“But I’m not a fast runner…”
Those were the words I blurted out to Scott on our run yesterday when he kept pushing me to run faster for the last mile of our run. We actually ended up in a heated debate about the topic right after we finished.
I was frustrated because I felt like he was pushing me too hard, that he wasn’t taking my abilities into consideration. Or that he wasn’t seeing how hard I was trying to run faster – even if I didn’t look like I was running faster.
His retort? You are a runner, you CAN run faster. You are holding back to much, saving too much for that last mile. Stop doubting. Just run.
And you know what? He’s right. By me saying “I’m not a fast runner” – it becomes a self-fulfilling prophecy. If I think I can’t do something, or that I’m not cut out for something, then my mind and body are going to follow suit. But, if I harness the confidence I’ve been building and the mental endurance I’ve been so focused on during this round of half marathon training, then who am I to say “I can’t” or “I’m not…?”
This is something that I was thinking about all day yesterday and it struck me that my blog friend over at Sunshine on my Shoulder wrote something similar on her blog.
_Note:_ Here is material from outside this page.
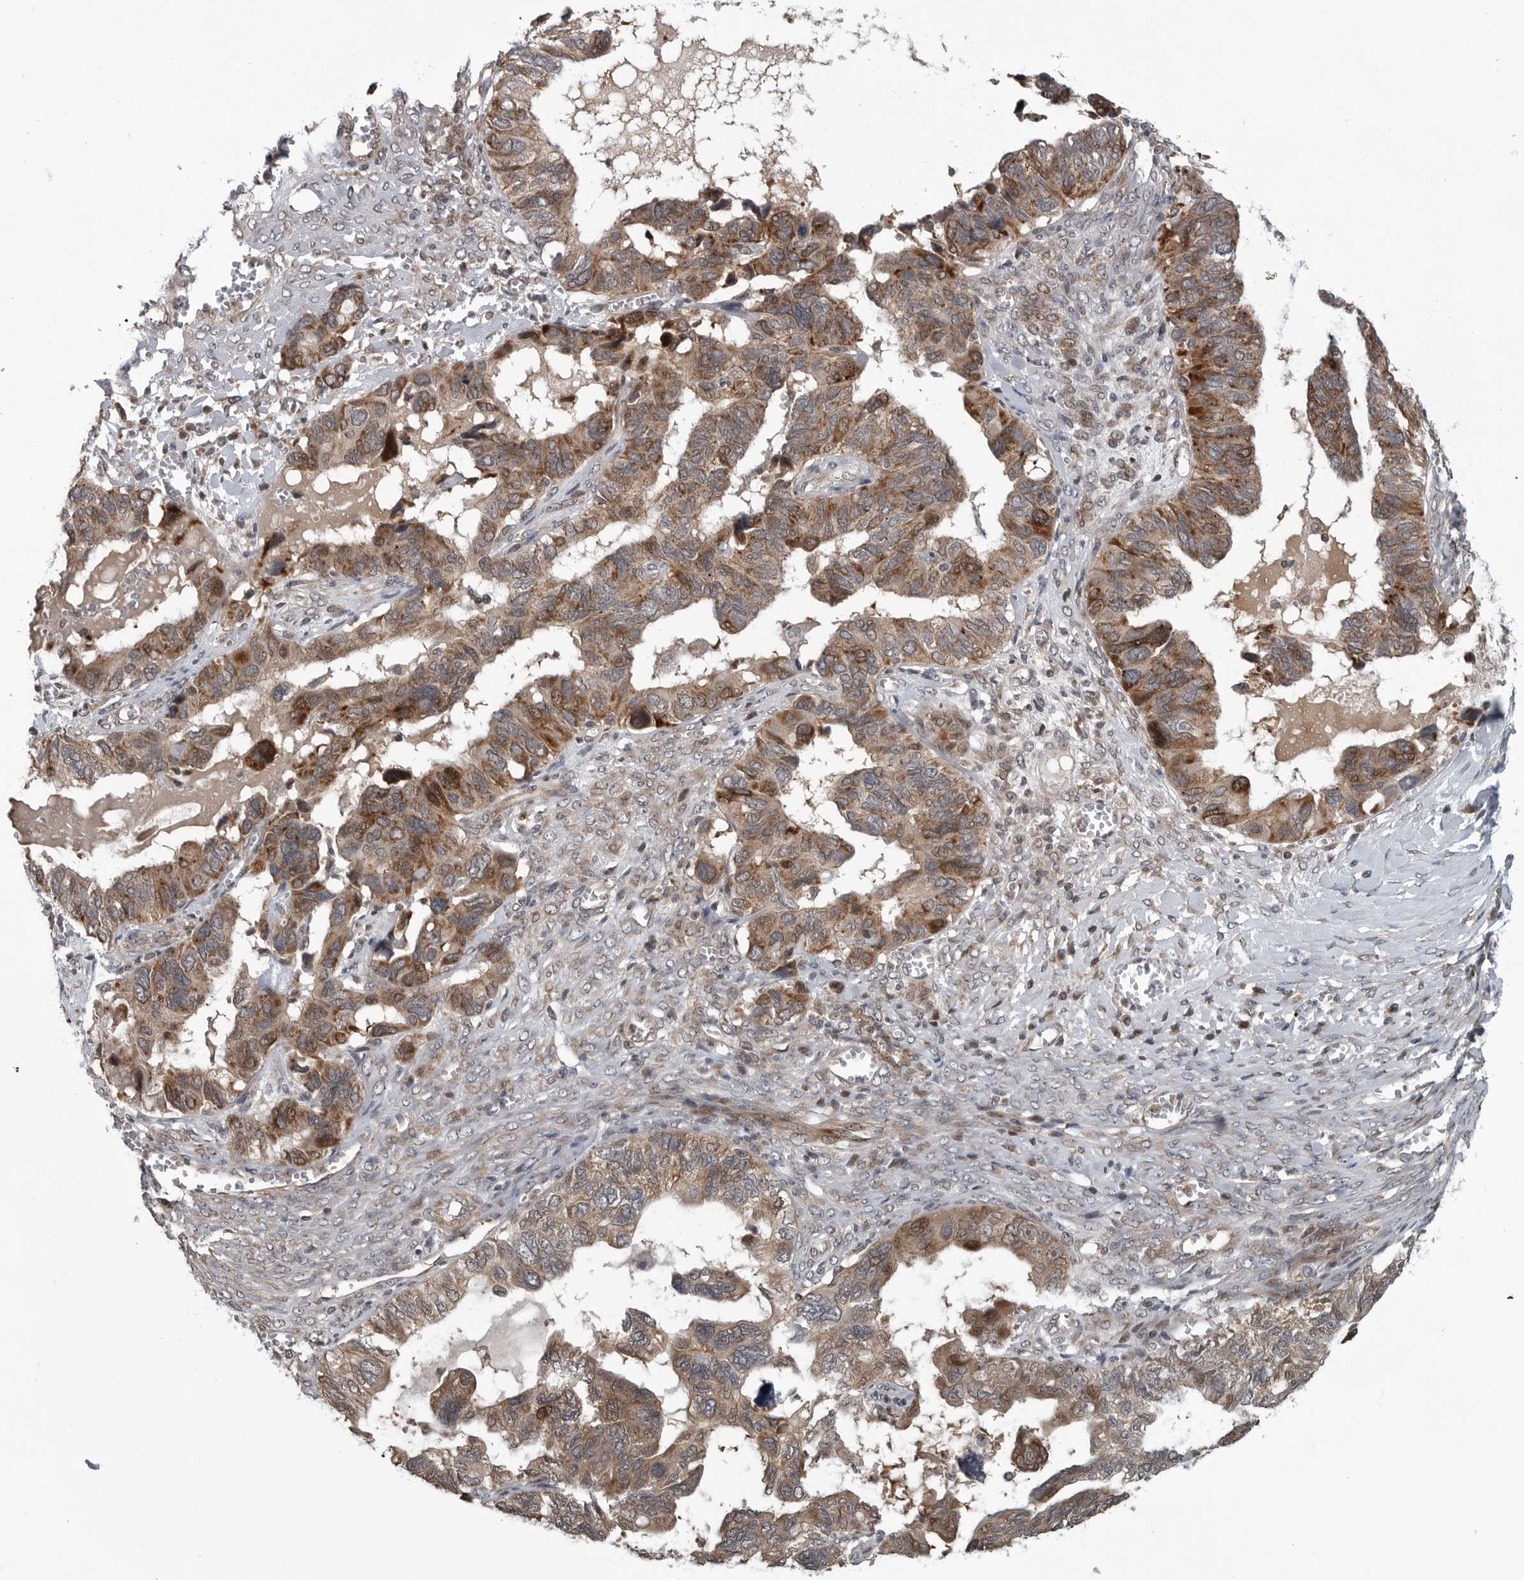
{"staining": {"intensity": "moderate", "quantity": ">75%", "location": "cytoplasmic/membranous"}, "tissue": "ovarian cancer", "cell_type": "Tumor cells", "image_type": "cancer", "snomed": [{"axis": "morphology", "description": "Cystadenocarcinoma, serous, NOS"}, {"axis": "topography", "description": "Ovary"}], "caption": "Ovarian cancer stained with a protein marker reveals moderate staining in tumor cells.", "gene": "FAAP100", "patient": {"sex": "female", "age": 79}}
About “believing the lies” – those half-truths or “lies” about ourselves that we choose to believe. She’s right – it’s a choice to believe those things. Just like it’s a choice to remain positive in the face of adversity, it’s a choice to believe you can and you will.
It made me think – why do we do this to ourselves? Why do we put ourselves in a box like that? We can do anything we put our minds to, yet so often – our minds try to tell us otherwise.
So today? I focused on the mind-body connection during our run. We were supposed to run 5 miles and instead ended up running 7 miles (7 of the 10 mile route we’re aiming for on Friday, actually). You’d think that sudden change in distance would cause me to start letting those doubts creep in. But guess what? I pushed them down. Even though my legs were tired from the previous two days of running (and barre n9ne class). Even though I was sleepy when we got started.
I pushed and I pushed.
And as we rounded the corner near our house – that last half mile staring me down. This is where I’m usually prone to slowing down vs speeding up. Instead of pulling out all the stops, pushing hard, envisioning that finish line coming up on August 14.
So that’s what I did today.
I pushed it.
I ran fast.
No idea what the speed was but it was definitely an uncomfortable pace. I was breathless at the end but quick to high-five Scott who was beaming with pride that I did exactly what he’d wanted me to do yesterday but had fought him on.
I ran fast.
Because guess what? I can do anything I put my mind to. Including running. And running fast.